WHAT YOU ARE ASKED TO DO: Examine every line of the listing below. Count those containing "none" and state only the result.
*** DATA ***
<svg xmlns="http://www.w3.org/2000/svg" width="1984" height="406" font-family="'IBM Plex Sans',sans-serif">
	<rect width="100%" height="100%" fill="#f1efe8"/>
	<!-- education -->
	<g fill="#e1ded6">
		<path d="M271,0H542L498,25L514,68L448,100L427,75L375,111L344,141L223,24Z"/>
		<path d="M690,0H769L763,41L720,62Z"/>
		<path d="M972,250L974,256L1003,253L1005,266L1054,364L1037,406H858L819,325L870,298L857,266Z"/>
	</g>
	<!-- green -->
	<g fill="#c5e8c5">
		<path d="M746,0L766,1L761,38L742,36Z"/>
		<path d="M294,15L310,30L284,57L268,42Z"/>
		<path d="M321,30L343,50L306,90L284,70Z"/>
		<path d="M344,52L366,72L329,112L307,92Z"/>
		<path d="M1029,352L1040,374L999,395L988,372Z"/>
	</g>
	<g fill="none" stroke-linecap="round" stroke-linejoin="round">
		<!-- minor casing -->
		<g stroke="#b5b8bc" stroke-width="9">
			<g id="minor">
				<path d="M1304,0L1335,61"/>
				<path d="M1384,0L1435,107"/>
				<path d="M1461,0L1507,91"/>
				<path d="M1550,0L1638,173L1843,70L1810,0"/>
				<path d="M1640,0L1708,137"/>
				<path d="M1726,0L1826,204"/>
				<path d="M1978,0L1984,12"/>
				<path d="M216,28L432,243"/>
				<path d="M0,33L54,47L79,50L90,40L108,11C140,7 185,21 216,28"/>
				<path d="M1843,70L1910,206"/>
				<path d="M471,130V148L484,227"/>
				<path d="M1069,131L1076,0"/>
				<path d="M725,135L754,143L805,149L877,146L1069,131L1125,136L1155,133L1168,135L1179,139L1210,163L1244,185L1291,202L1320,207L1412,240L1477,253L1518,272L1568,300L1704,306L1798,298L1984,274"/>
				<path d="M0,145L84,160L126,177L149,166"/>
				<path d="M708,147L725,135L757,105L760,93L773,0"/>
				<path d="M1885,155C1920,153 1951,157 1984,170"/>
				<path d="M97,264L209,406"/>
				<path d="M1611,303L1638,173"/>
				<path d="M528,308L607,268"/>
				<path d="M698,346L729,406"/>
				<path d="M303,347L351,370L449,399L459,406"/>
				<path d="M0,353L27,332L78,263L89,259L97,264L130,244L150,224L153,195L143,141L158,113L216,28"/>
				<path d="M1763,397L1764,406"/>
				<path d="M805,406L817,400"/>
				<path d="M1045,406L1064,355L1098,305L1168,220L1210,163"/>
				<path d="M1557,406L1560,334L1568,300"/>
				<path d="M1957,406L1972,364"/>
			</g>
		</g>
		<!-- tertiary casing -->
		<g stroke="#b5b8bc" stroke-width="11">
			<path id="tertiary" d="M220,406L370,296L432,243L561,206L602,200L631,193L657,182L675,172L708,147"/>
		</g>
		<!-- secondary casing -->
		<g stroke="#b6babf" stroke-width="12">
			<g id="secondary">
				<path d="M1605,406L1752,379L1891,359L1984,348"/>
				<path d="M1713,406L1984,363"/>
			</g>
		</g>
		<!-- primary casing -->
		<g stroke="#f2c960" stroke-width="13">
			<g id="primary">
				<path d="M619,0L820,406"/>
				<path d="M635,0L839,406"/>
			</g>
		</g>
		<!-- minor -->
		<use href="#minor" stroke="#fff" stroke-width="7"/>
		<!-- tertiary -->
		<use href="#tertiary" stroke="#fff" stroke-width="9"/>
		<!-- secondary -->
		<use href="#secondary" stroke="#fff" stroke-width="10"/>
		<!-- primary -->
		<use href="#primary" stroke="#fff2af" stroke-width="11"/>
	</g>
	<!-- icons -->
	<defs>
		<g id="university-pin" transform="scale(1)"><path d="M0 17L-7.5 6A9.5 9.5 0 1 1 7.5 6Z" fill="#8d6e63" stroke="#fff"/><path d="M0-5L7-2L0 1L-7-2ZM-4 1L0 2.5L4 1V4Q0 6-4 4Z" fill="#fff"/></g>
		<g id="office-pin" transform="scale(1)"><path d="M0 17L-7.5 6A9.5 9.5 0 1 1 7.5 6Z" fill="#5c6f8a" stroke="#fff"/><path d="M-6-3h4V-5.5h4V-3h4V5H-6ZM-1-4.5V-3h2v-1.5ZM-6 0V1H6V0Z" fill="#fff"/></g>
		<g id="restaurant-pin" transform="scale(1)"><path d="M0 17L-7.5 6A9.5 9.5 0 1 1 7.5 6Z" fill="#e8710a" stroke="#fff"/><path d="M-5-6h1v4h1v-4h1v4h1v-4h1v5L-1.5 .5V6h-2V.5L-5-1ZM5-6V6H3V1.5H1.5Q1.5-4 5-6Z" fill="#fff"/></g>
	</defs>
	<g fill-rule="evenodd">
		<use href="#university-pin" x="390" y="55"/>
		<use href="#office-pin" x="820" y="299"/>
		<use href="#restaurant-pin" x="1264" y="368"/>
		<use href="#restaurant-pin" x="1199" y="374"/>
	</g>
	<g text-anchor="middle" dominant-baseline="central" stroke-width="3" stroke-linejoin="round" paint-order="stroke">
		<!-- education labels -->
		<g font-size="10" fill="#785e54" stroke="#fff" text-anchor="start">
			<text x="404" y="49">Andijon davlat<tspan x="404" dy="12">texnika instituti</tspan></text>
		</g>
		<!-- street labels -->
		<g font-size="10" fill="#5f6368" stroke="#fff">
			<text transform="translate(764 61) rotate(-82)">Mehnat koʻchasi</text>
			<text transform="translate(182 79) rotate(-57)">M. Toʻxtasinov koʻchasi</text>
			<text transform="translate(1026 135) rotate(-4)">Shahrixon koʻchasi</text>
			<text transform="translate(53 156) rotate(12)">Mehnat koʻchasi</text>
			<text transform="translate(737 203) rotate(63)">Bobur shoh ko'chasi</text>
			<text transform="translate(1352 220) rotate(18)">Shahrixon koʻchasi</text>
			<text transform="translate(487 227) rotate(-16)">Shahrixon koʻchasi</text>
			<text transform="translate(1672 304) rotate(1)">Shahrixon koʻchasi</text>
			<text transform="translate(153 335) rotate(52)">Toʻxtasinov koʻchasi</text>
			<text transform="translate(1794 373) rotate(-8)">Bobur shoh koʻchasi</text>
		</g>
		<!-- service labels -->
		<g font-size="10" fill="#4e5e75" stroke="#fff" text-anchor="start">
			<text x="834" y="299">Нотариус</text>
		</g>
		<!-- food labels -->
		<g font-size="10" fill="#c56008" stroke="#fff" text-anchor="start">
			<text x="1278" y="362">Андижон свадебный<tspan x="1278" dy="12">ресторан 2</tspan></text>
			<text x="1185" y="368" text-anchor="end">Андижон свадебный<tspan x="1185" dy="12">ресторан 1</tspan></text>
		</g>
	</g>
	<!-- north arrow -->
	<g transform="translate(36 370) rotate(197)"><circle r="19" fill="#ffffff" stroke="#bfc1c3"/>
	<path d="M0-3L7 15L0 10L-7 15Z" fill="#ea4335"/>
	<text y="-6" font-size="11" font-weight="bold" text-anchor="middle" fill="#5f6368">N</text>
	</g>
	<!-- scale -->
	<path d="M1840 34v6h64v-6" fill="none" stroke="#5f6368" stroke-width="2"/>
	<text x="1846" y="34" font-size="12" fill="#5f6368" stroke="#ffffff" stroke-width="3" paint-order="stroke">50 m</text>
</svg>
***
TASK SOLUTION: 2